By Fatik al-Rodaini
SANA'A, May 1, 2012- A tribal source in Yemen
southern province of Abyan said that 3 Swedish nationals joined lately Ansar
al-Sharia fighters to fight along with them against Yemeni authorities.
The source reported that the three Swedish
entered legally to Yemen as tourists, and then they joined the militants in its
fighting against Yemeni government.
They arrived in Abyan province on Monday and they
are now in al-Motheleth district of Jaar city, where fierce clashes took place
between Yemeni government troops backed by tribesmen and al-Qaeda militants.
Yemeni authorities always announced the
arrested of foreign personnel fighting along with al-Qaeda most of these
fighters came to Yemen from Arabic countries such as Saudi Arabia, Somalia, Iraq
and so on, and sometime came from Pakistan or Afghanistan. It is seldom Yemeni authorities
captured people from the West.
Last
week, Yemeni authorities in southern province of Hadhramout arrested at least
39 al-Qaeda militants, all of them are foreigners.
''The
militants fled from Abyan province to Al-Mukalla city after fierce clashes took
place in Abyan forcing them to leave their hideouts,'' a resident said.
According
to security sources, the detainees, who were arrested in al-Mukalla by the
Yemeni authorities, were intending to flee to Saudi Arabia.
In March Yemen and the US carried out
airstrikes against AQAP hideouts in Abyan and Al-Baidha provinces, killing and
wounding scores of civilians alongside alleged terrorists militants.
Yemen Interior Ministry said in a statement
that 2 Pakistanis, 2 Saudi nationals, 1 Syrian and 1 Iraqi were among the dead
in the raid.
The question here is: “are there foreign
jihadists in Yemen—if so, where do they come from?”
Al-Qaeda in the Arabian Peninsula depends very
much on foreign fighters alongside Yemeni locals as it needs to maintain a
global element to its movement. After AQAP was formed in January 2009 from a
merger of the Saudi and Yemeni terror cells the organization realized it needed
to internationalize its support system and launch a recruiting campaign. This
is when the foreign jihadist movement was formed.
For the first time AQAP allowed Saudi militants
to participate as active partners in the organization not only as normal
members but also as leaders.
AQAP declared in 2009 that 2 Saudi militants
were among its leaders, Said Ali al-Shihri became the deputy commander of the
group and Ibrahim Hassan al-Asiri, the bomb maker.

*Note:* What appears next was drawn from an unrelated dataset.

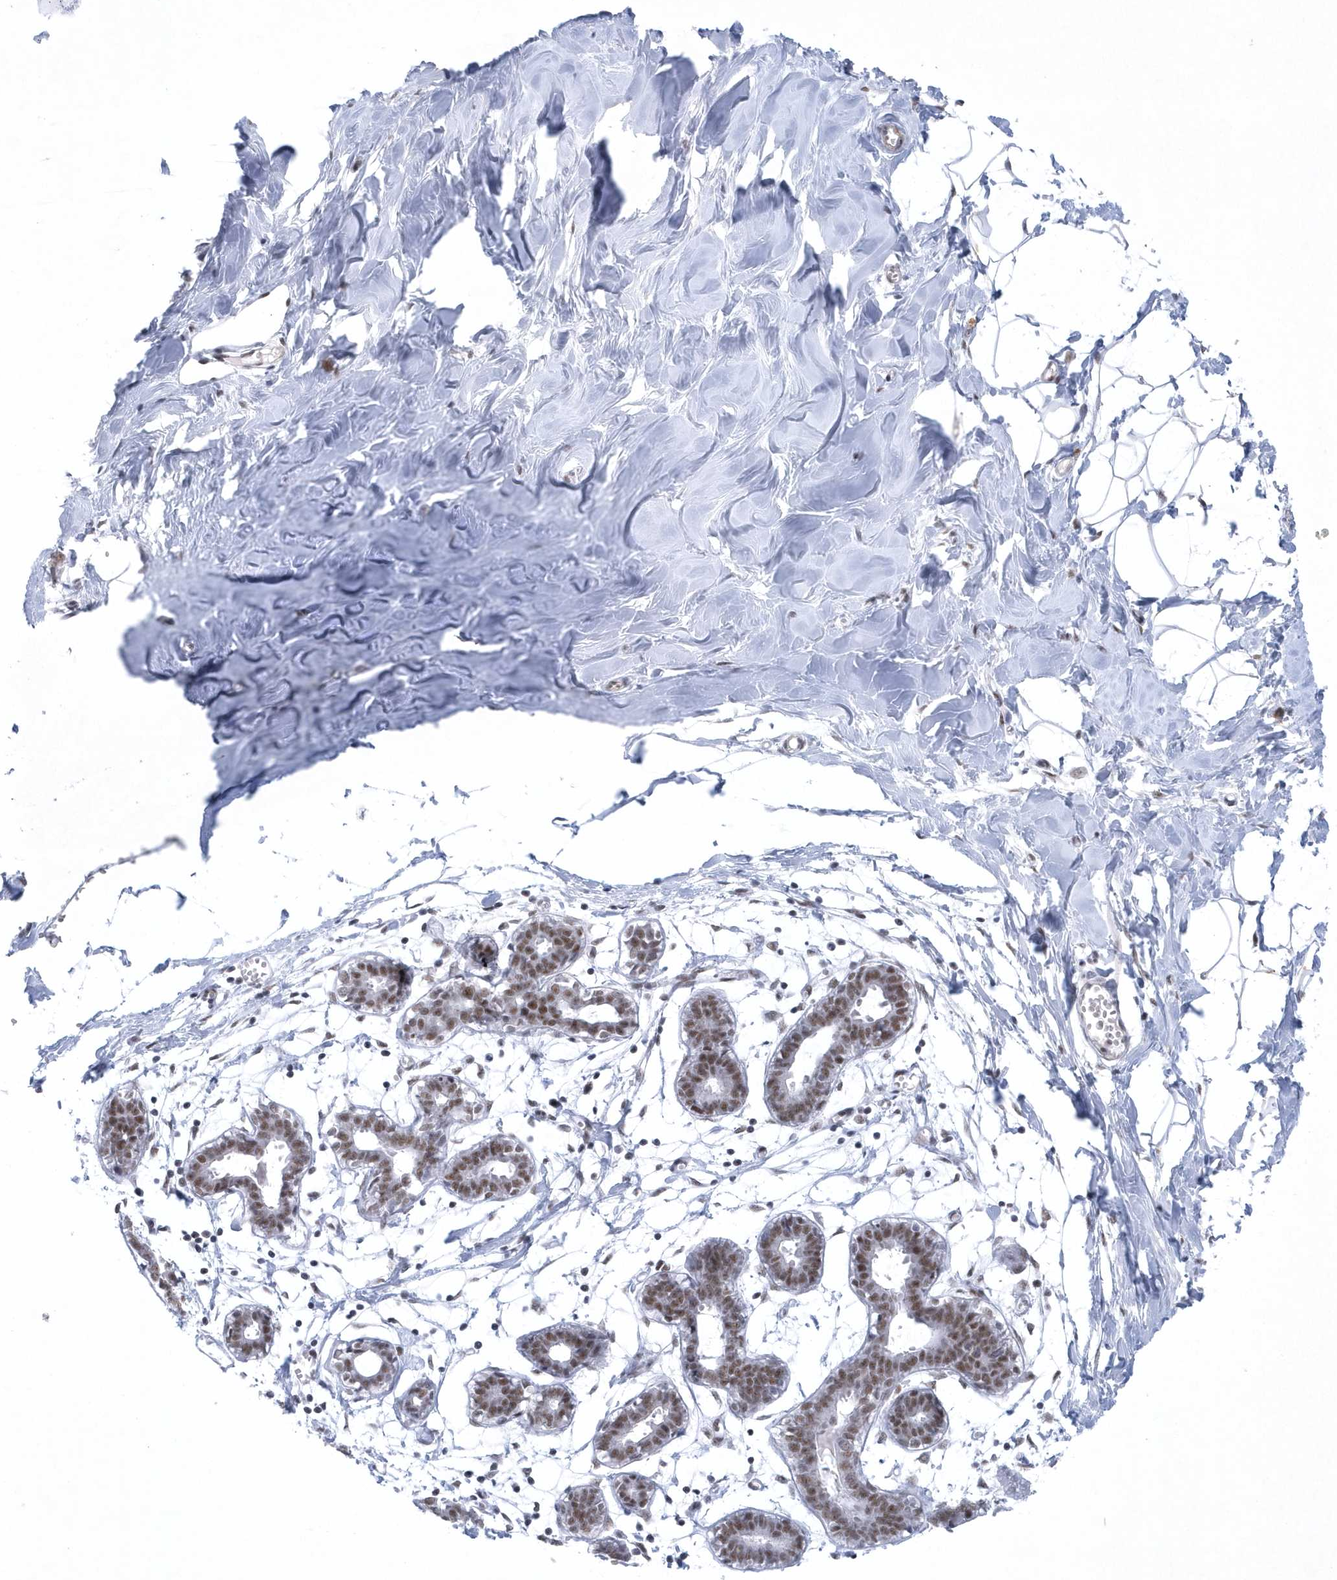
{"staining": {"intensity": "moderate", "quantity": ">75%", "location": "nuclear"}, "tissue": "breast", "cell_type": "Adipocytes", "image_type": "normal", "snomed": [{"axis": "morphology", "description": "Normal tissue, NOS"}, {"axis": "topography", "description": "Breast"}], "caption": "An image of human breast stained for a protein reveals moderate nuclear brown staining in adipocytes.", "gene": "DCLRE1A", "patient": {"sex": "female", "age": 27}}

The group in Yemen recruited foreign elements
to carry out some targeted attacks against local government facilities, as well
as recruiting foreign elements to pursue a similar policy abroad, such as the
failed bombing of Northwest Flight 253 over Detroit, which took place on
December 25, 2009 with Umar Farouk Abdulmutallab, a Nigerian national being the
main perpetrator.
In an interview with the American ambassador to
Yemen, published last year, the official revealed that there were several
jihadists in Yemen, alongside Yemeni fighters, most of whom came from Saudi
Arabia, Somalia, Egypt, Syria, Jordan, Pakistan, Afghanistan, and Southern Asia.
Aish Awas, a Yemeni research in AQAP affairs
added that some fighters were from America, Britain, Iraq, Sudan, and the
United Emirates but in a far lesser numbers.
Moreover, Wikileaks site released last year a
US diplomatic cable, which bore the names of some 6 women living in Australia
as potential targets of an al-Qaeda plot to recruit women for terror attacks.
The women 4 Australians, 1 Briton and 1
Filipino are among 23 people based in Australia, alleged by Australian Security
Intelligence Organization (ASIO) and the US State Department to be connected to
al-Qaeda in the Arabian Peninsula (AQAP).
The latest batch of confidential and secret
cables written by the US embassy in Canberra in January last year, was sent to
US intelligence agencies and 15 American diplomatic stations around the world.
Many of these foreign fighters traveled to
countries like Yemen for terrorism training. AQAP opened a training camp in the
district of Mudiyah in the southern province of Abyan. The camp highlights
Yemen’s value to al Qaeda in waging its global terror campaign.
According to residents in Abyan province, that
camp sheltered more than 800 local and foreign fighters. Yemenis, Saudis, and
Somalis make up the vast majority of the fighters.